The past few weeks have brought additional opinions from the Delaware courts regarding earn-outs – as Vice Chancellor Glasscock notes, a not uncommon occurrence:
A recurring scenario in this Court involves disputes between buyers and
sellers of entities over earn-out provisions for post-acquisition performance. The incentives peculiar to such agreements, perhaps, make disputes, if not inevitable, common.
In Quarum v. Mitchell Int’l (C.A. No.: N19C-03-087), an aggrieved seller of a business argued that the buyer had acted in a fashion that deprived the seller of the full value of a post-closing earn-out. In the acquisition agreements, the buyer had promised that it would “avoid taking actions that would reasonably be expected to materially reduce” the amount of the earn-out. The seller alleged that the buyer had breached this commitment by, inter alia, failing to promote the purchased business to its customers.
In the January 21, 2020, Superior Court decision in Quarum, Judge LeGrow relied on the distinction between affirmative and negative covenants to deny this portion of the seller’s claim. The seller, wrote the court, was misreading the plain language of the covenant just quoted – it was a negative covenant that required the buyer to avoid certain acts, but not an affirmative covenant that required the buyer to do anything in particular to promote the product. The court agreed with the buyer that the seller’s reading would “effectively place the power to manage the company in [the Seller’s] own hands.”
Which is, of course, the original sin of the earn-out. When you hand the buyer the keys to the car, the buyer expects to be able to drive it as she sees fit. An M&A buyer is not by nature a passive investor in the sold business – they are buying it because there are things they want to do with it, whether on its own or in combination with their existing businesses. A seller who wants continued control shouldn’t sell – the best they can bargain for is protection against the most egregious forms of gaming the deal.
The quote from Vice Chancellor Glasscock with which I began comes from a second earn-out case decided earlier this week, the February 19 decision in Claros Diagnostics v. Opko Health (C.A. No. 2019-0262-SG). That case, decided on laches grounds, involved a deal in the biotech space with an earn-out based on the achievement of certain milestones, including FDA approvals.

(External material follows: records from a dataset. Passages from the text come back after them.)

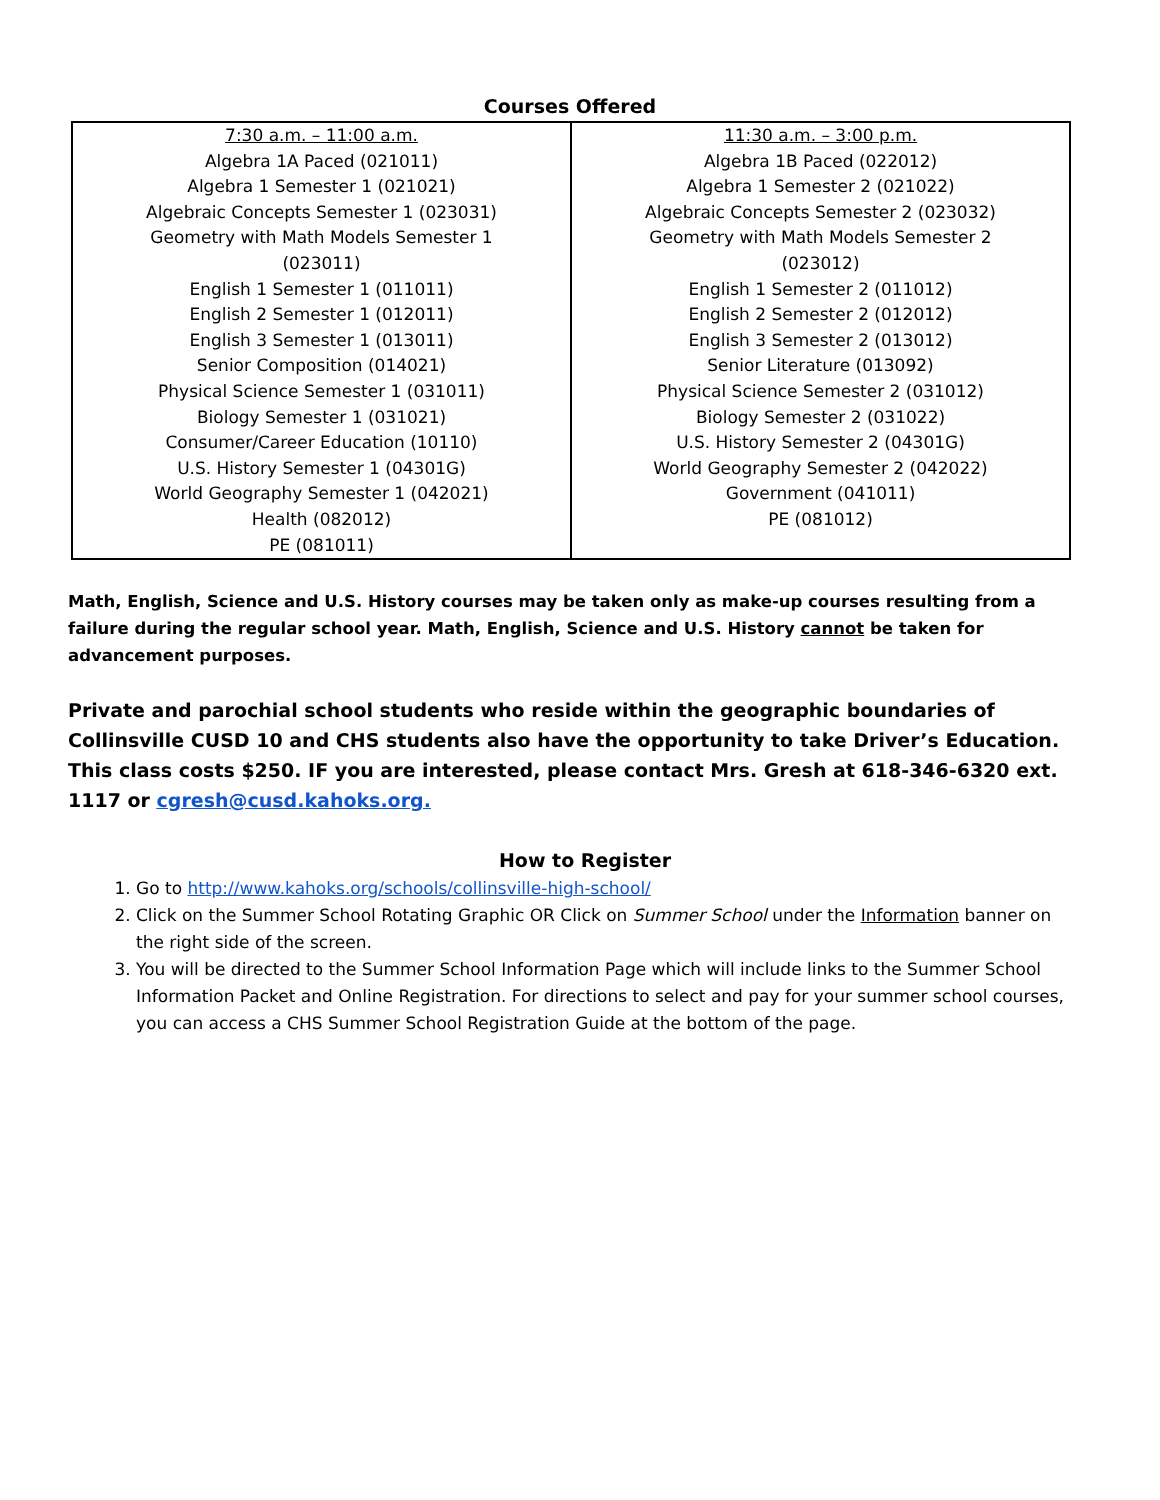Courses Offered
| 7:30 a.m. – 11:00 a.m. Algebra 1A Paced (021011) Algebra 1 Semester 1 (021021) Algebraic Concepts Semester 1 (023031) Geometry with Math Models Semester 1 (023011) English 1 Semester 1 (011011) English 2 Semester 1 (012011) English 3 Semester 1 (013011) Senior Composition (014021) Physical Science Semester 1 (031011) Biology Semester 1 (031021) Consumer/Career Education (10110) U.S. History Semester 1 (04301G) World Geography Semester 1 (042021) Health (082012) PE (081011) | 11:30 a.m. – 3:00 p.m. Algebra 1B Paced (022012) Algebra 1 Semester 2 (021022) Algebraic Concepts Semester 2 (023032) Geometry with Math Models Semester 2 (023012) English 1 Semester 2 (011012) English 2 Semester 2 (012012) English 3 Semester 2 (013012) Senior Literature (013092) Physical Science Semester 2 (031012) Biology Semester 2 (031022) U.S. History Semester 2 (04301G) World Geography Semester 2 (042022) Government (041011) PE (081012) |
Math, English, Science and U.S. History courses may be taken only as make-up courses resulting from a failure during the regular school year. Math, English, Science and U.S. History cannot be taken for advancement purposes.
Private and parochial school students who reside within the geographic boundaries of Collinsville CUSD 10 and CHS students also have the opportunity to take Driver’s Education. This class costs $250. IF you are interested, please contact Mrs. Gresh at 618-346-6320 ext. 1117 or cgresh@cusd.kahoks.org.
How to Register
1. Go to http://www.kahoks.org/schools/collinsville-high-school/
2. Click on the Summer School Rotating Graphic OR Click on Summer School under the Information banner on the right side of the screen.
3. You will be directed to the Summer School Information Page which will include links to the Summer School Information Packet and Online Registration. For directions to select and pay for your summer school courses, you can access a CHS Summer School Registration Guide at the bottom of the page.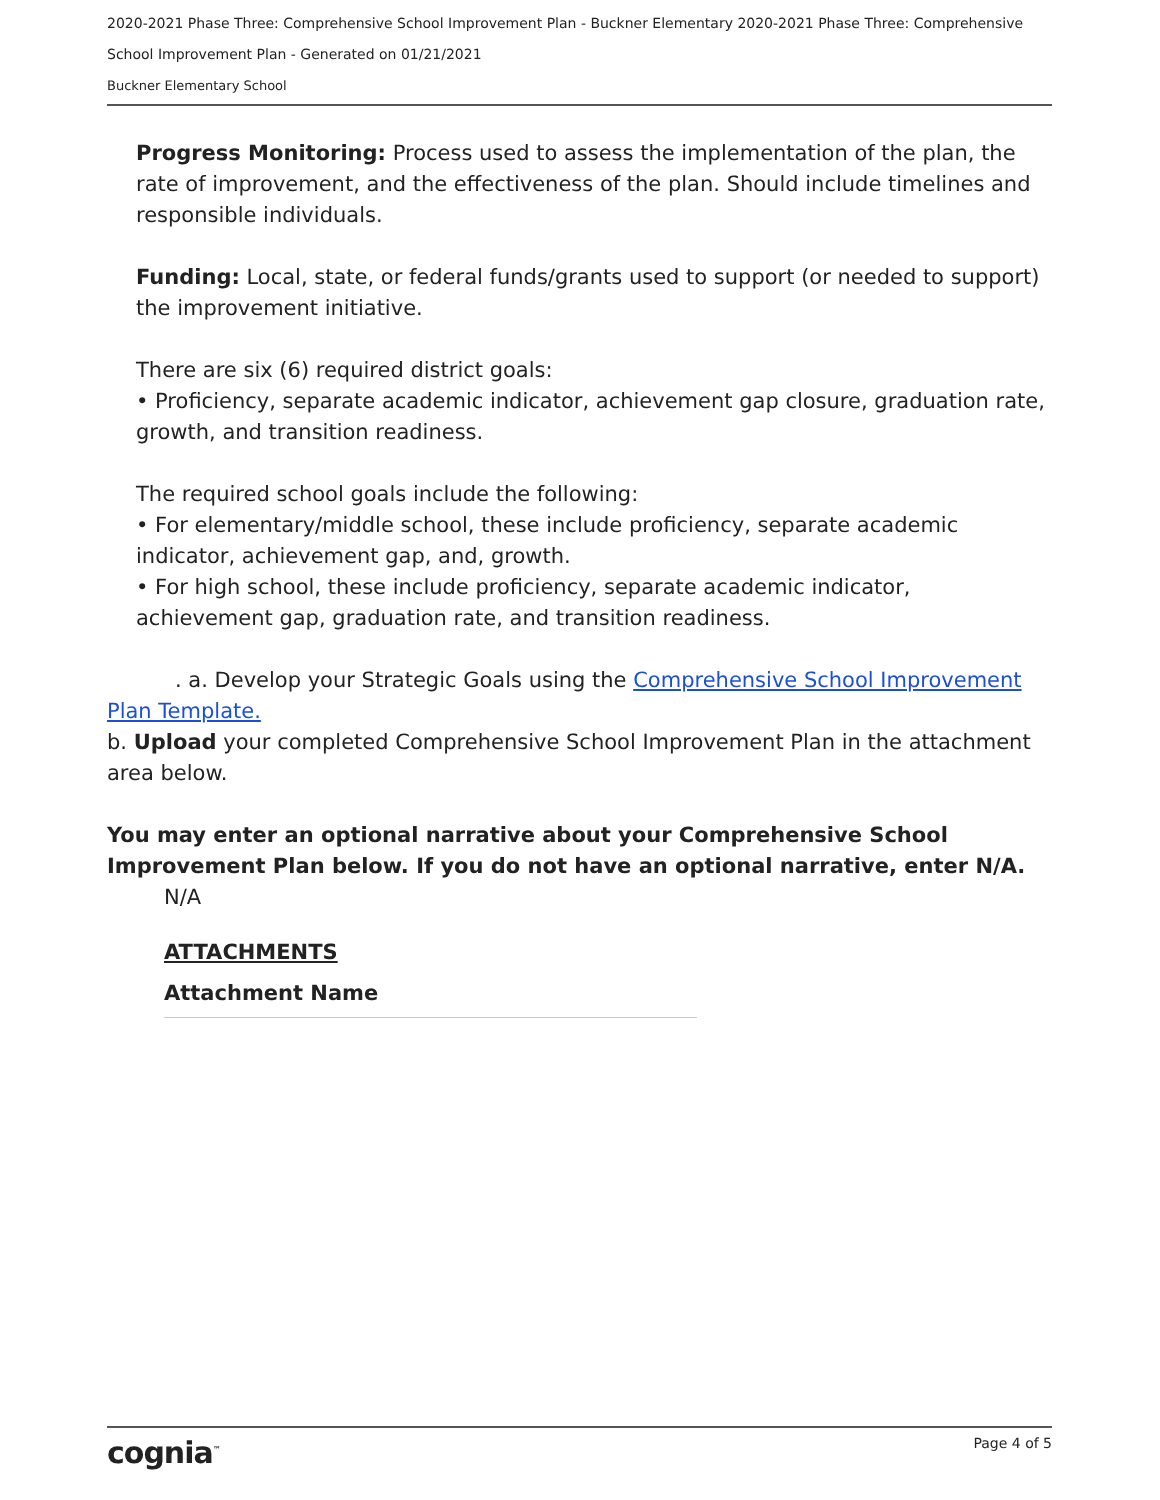2020-2021 Phase Three: Comprehensive School Improvement Plan - Buckner Elementary 2020-2021 Phase Three: Comprehensive School Improvement Plan - Generated on 01/21/2021
Buckner Elementary School
Progress Monitoring: Process used to assess the implementation of the plan, the rate of improvement, and the effectiveness of the plan. Should include timelines and responsible individuals.
Funding: Local, state, or federal funds/grants used to support (or needed to support) the improvement initiative.
There are six (6) required district goals:
• Proficiency, separate academic indicator, achievement gap closure, graduation rate, growth, and transition readiness.
The required school goals include the following:
• For elementary/middle school, these include proficiency, separate academic indicator, achievement gap, and, growth.
• For high school, these include proficiency, separate academic indicator, achievement gap, graduation rate, and transition readiness.
. a. Develop your Strategic Goals using the Comprehensive School Improvement Plan Template.
b. Upload your completed Comprehensive School Improvement Plan in the attachment area below.
You may enter an optional narrative about your Comprehensive School Improvement Plan below. If you do not have an optional narrative, enter N/A.
N/A
ATTACHMENTS
Attachment Name
cognia<sup>™</sup> Page 4 of 5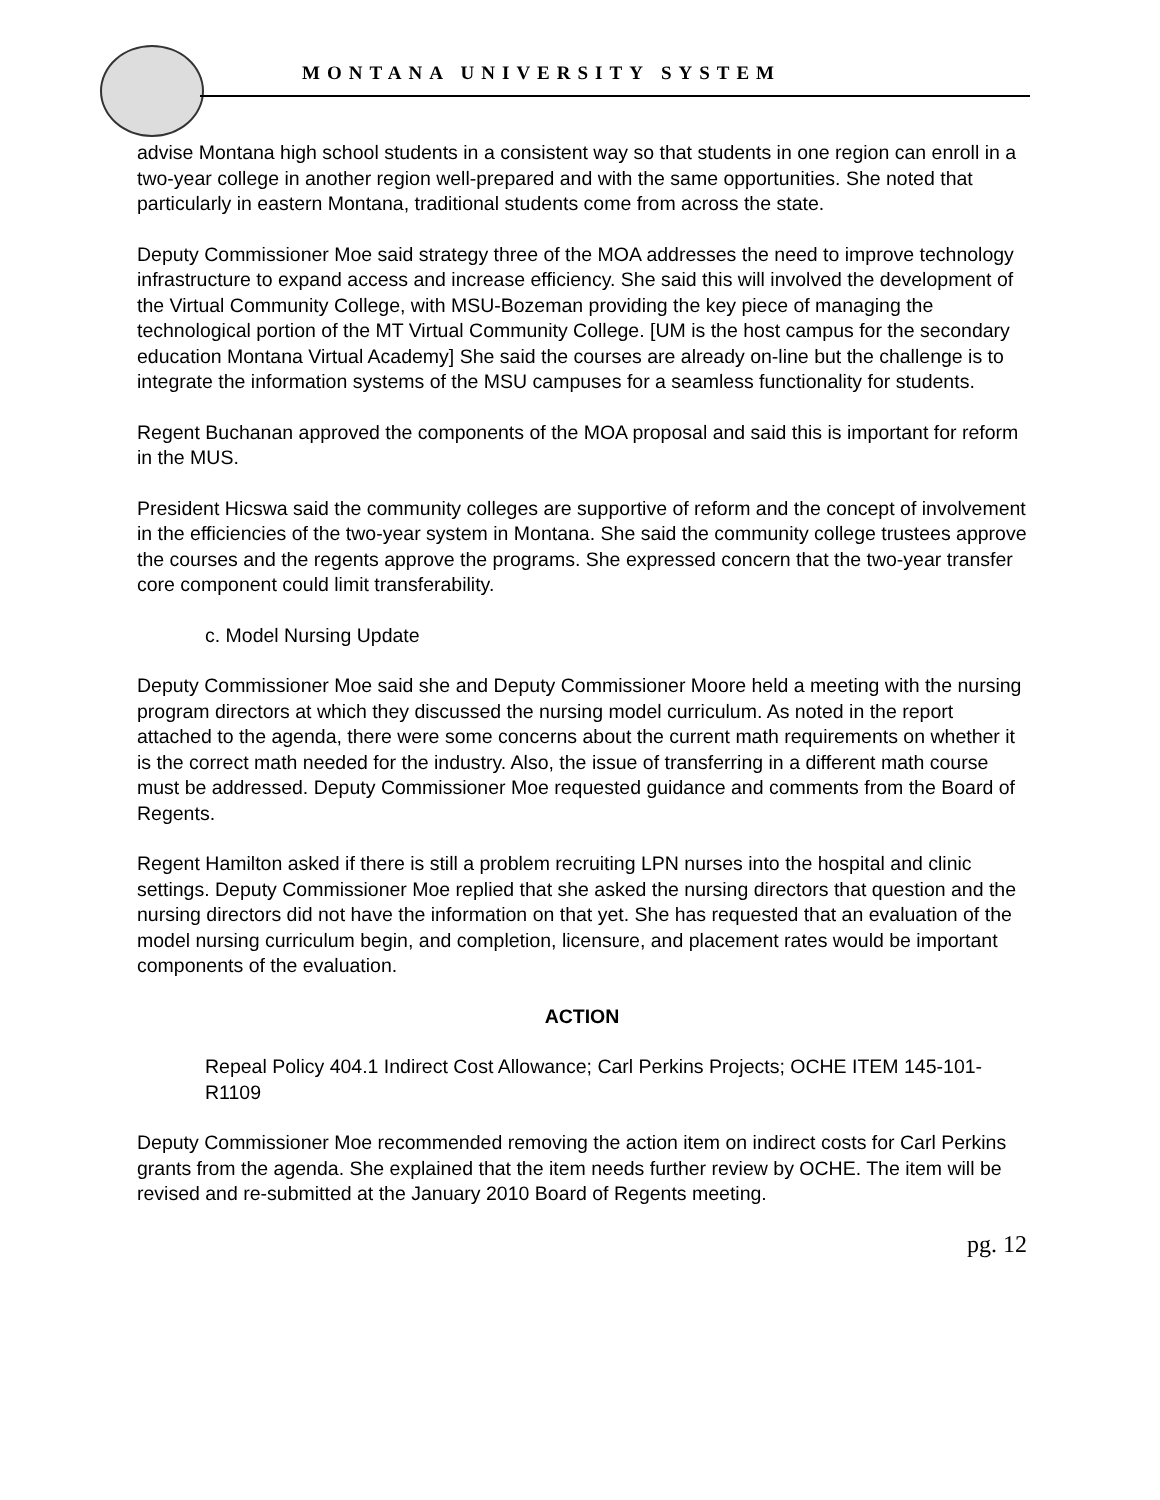MONTANA UNIVERSITY SYSTEM
advise Montana high school students in a consistent way so that students in one region can enroll in a two-year college in another region well-prepared and with the same opportunities. She noted that particularly in eastern Montana, traditional students come from across the state.
Deputy Commissioner Moe said strategy three of the MOA addresses the need to improve technology infrastructure to expand access and increase efficiency. She said this will involved the development of the Virtual Community College, with MSU-Bozeman providing the key piece of managing the technological portion of the MT Virtual Community College. [UM is the host campus for the secondary education Montana Virtual Academy] She said the courses are already on-line but the challenge is to integrate the information systems of the MSU campuses for a seamless functionality for students.
Regent Buchanan approved the components of the MOA proposal and said this is important for reform in the MUS.
President Hicswa said the community colleges are supportive of reform and the concept of involvement in the efficiencies of the two-year system in Montana. She said the community college trustees approve the courses and the regents approve the programs. She expressed concern that the two-year transfer core component could limit transferability.
c. Model Nursing Update
Deputy Commissioner Moe said she and Deputy Commissioner Moore held a meeting with the nursing program directors at which they discussed the nursing model curriculum. As noted in the report attached to the agenda, there were some concerns about the current math requirements on whether it is the correct math needed for the industry. Also, the issue of transferring in a different math course must be addressed. Deputy Commissioner Moe requested guidance and comments from the Board of Regents.
Regent Hamilton asked if there is still a problem recruiting LPN nurses into the hospital and clinic settings. Deputy Commissioner Moe replied that she asked the nursing directors that question and the nursing directors did not have the information on that yet. She has requested that an evaluation of the model nursing curriculum begin, and completion, licensure, and placement rates would be important components of the evaluation.
ACTION
Repeal Policy 404.1 Indirect Cost Allowance; Carl Perkins Projects; OCHE ITEM 145-101-R1109
Deputy Commissioner Moe recommended removing the action item on indirect costs for Carl Perkins grants from the agenda. She explained that the item needs further review by OCHE. The item will be revised and re-submitted at the January 2010 Board of Regents meeting.
pg. 12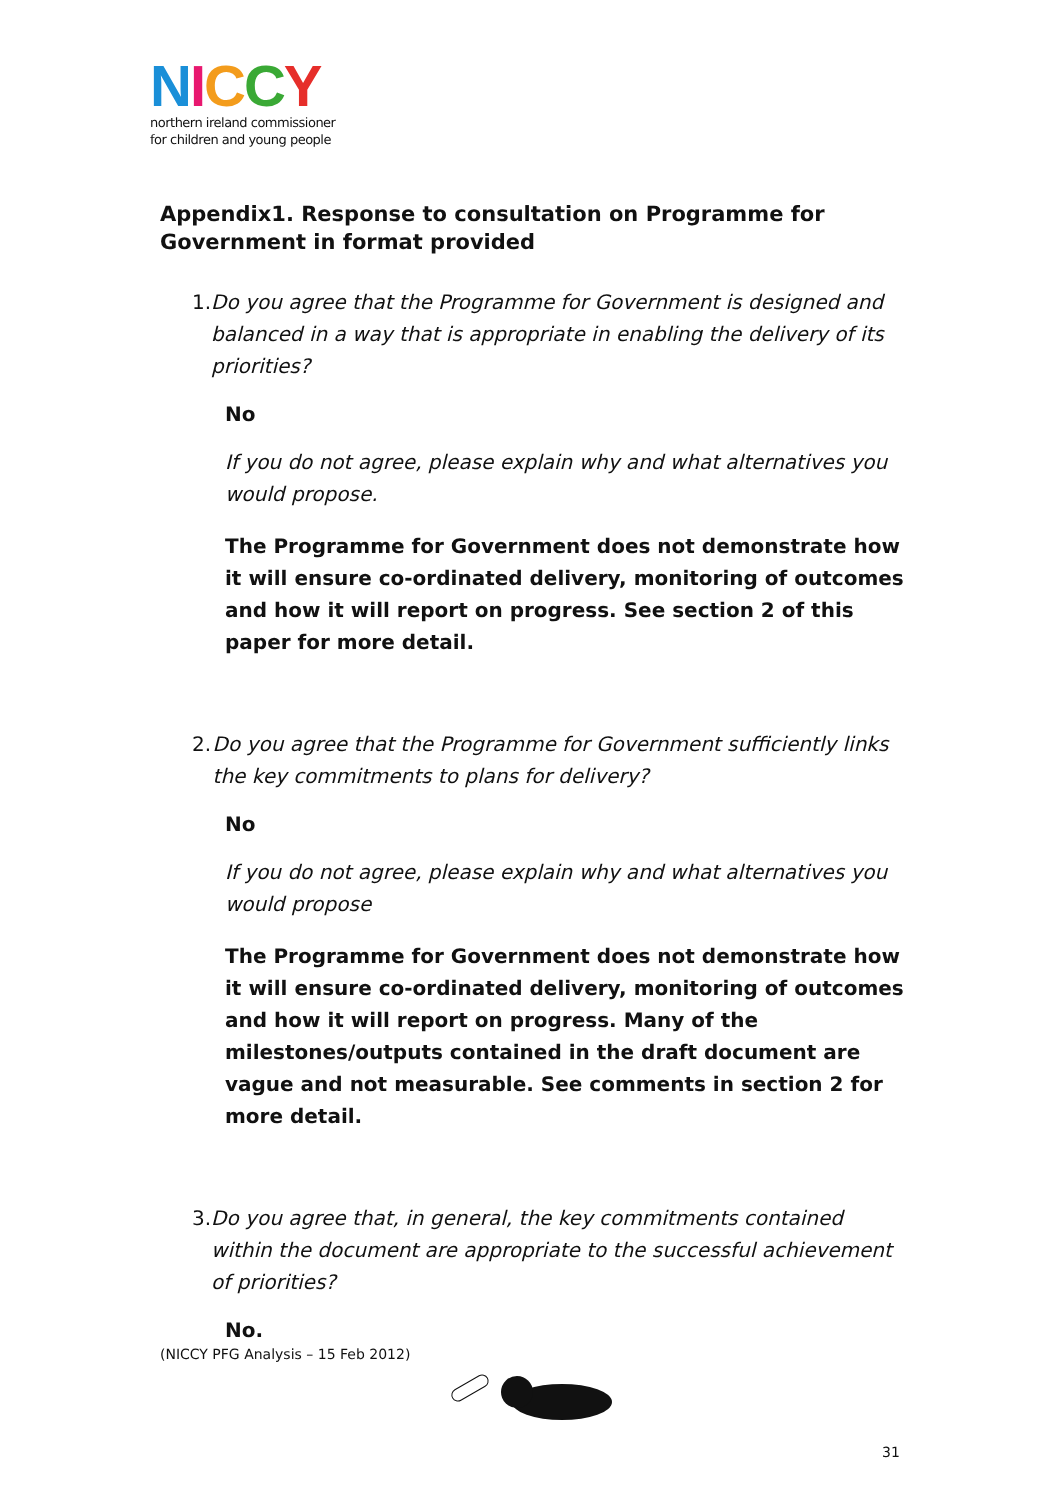NICCY
northern ireland commissioner
for children and young people
Appendix1. Response to consultation on Programme for Government in format provided
1. Do you agree that the Programme for Government is designed and balanced in a way that is appropriate in enabling the delivery of its priorities?
No
If you do not agree, please explain why and what alternatives you would propose.
The Programme for Government does not demonstrate how it will ensure co-ordinated delivery, monitoring of outcomes and how it will report on progress. See section 2 of this paper for more detail.
2. Do you agree that the Programme for Government sufficiently links the key commitments to plans for delivery?
No
If you do not agree, please explain why and what alternatives you would propose
The Programme for Government does not demonstrate how it will ensure co-ordinated delivery, monitoring of outcomes and how it will report on progress. Many of the milestones/outputs contained in the draft document are vague and not measurable. See comments in section 2 for more detail.
3. Do you agree that, in general, the key commitments contained within the document are appropriate to the successful achievement of priorities?
No.
(NICCY PFG Analysis – 15 Feb 2012)
31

While these types of milestone-based contingent payments are generally grouped together with revenue-based contingent payments as “earn-outs,” I would suggest that they belong together in somewhat the same way as sharks and dolphins are (or are not) both “fish.” While they are both payments contingent on future events, the milestone based earn-out addresses uncertainties that are fairly binary in nature. Either the FDA will or it won’t approve your new drug or technology, with a huge gap in the economic consequences. There is a fairy compelling argument under these circumstances that it is not reasonable for the parties to try to reduce the probability-adjusted value of these two very different outcomes to a single fixed purchase price paid at closing.
Revenue-based or similar earn-outs don’t usually have these binary uncertainties to be dealt with – the probabilities of different future outcomes chart as a curve, not a cliff. The broader the curve, the more likely one or both parties will try to use an earn-out to make a deal happen – but the risks the parties are dealing with are on an overlapping continuum with those in deals in which the parties agree on an upfront one-time closing price. They may have some outward similarities to the milestone based contingent payment, but the internal rationale is qualitatively different,.